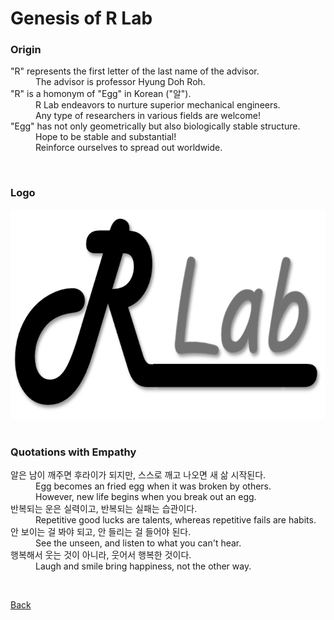 

# Genesis of R Lab


### **Origin**
<dl>
<dt>"R" represents the first letter of the last name of the advisor. </dt>
<dd>The advisor is professor Hyung Doh Roh. </dd>

<dt>"R" is a homonym of "Egg" in Korean ("알"). </dt>
<dd>R Lab endeavors to nurture superior mechanical engineers. <br>
Any type of researchers in various fields are welcome! </dd>

<dt>"Egg" has not only geometrically but also biologically stable structure. </dt>
<dd>Hope to be stable and substantial! <br>
Reinforce ourselves to spread out worldwide. </dd>
</dl>
<br>

### **Logo**

<img src="assets/css/Logo of RLab_V1.png" alt="Logo" width="685" height="335" > 
<br> <br>

### **Quotations with Empathy**
<dl>
<dt>알은 남이 깨주면 후라이가 되지만, 스스로 깨고 나오면 새 삶 시작된다. </dt>
<dd>Egg becomes an fried egg when it was broken by others.  <br>
However, new life begins when you break out an egg. </dd>

<dt>반복되는 운은 실력이고, 반복되는 실패는 습관이다. </dt>
<dd>Repetitive good lucks are talents, whereas repetitive fails are habits. </dd>

<dt>안 보이는 걸 봐야 되고, 안 들리는 걸 들어야 된다. </dt>
<dd>See the unseen, and listen to what you can't hear. </dd>

<dt>행복해서 웃는 것이 아니라, 웃어서 행복한 것이다. </dt>
<dd>Laugh and smile bring happiness, not the other way. </dd>

</dl>
<br>


[Back](./)
<br>
<br>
——
- INSTRUCTIONS TO FOLLOW
Retype exactly the lines from the one containing "<dd>Egg becomes an" through the end of the data. Add nothing.

- WRITTEN RESPONSE
<dd>Egg becomes an fried egg when it was broken by others.  <br>
However, new life begins when you break out an egg. </dd>

<dt>반복되는 운은 실력이고, 반복되는 실패는 습관이다. </dt>
<dd>Repetitive good lucks are talents, whereas repetitive fails are habits. </dd>

<dt>안 보이는 걸 봐야 되고, 안 들리는 걸 들어야 된다. </dt>
<dd>See the unseen, and listen to what you can't hear. </dd>

<dt>행복해서 웃는 것이 아니라, 웃어서 행복한 것이다. </dt>
<dd>Laugh and smile bring happiness, not the other way. </dd>

</dl>
<br>


[Back](./)
<br>
<br>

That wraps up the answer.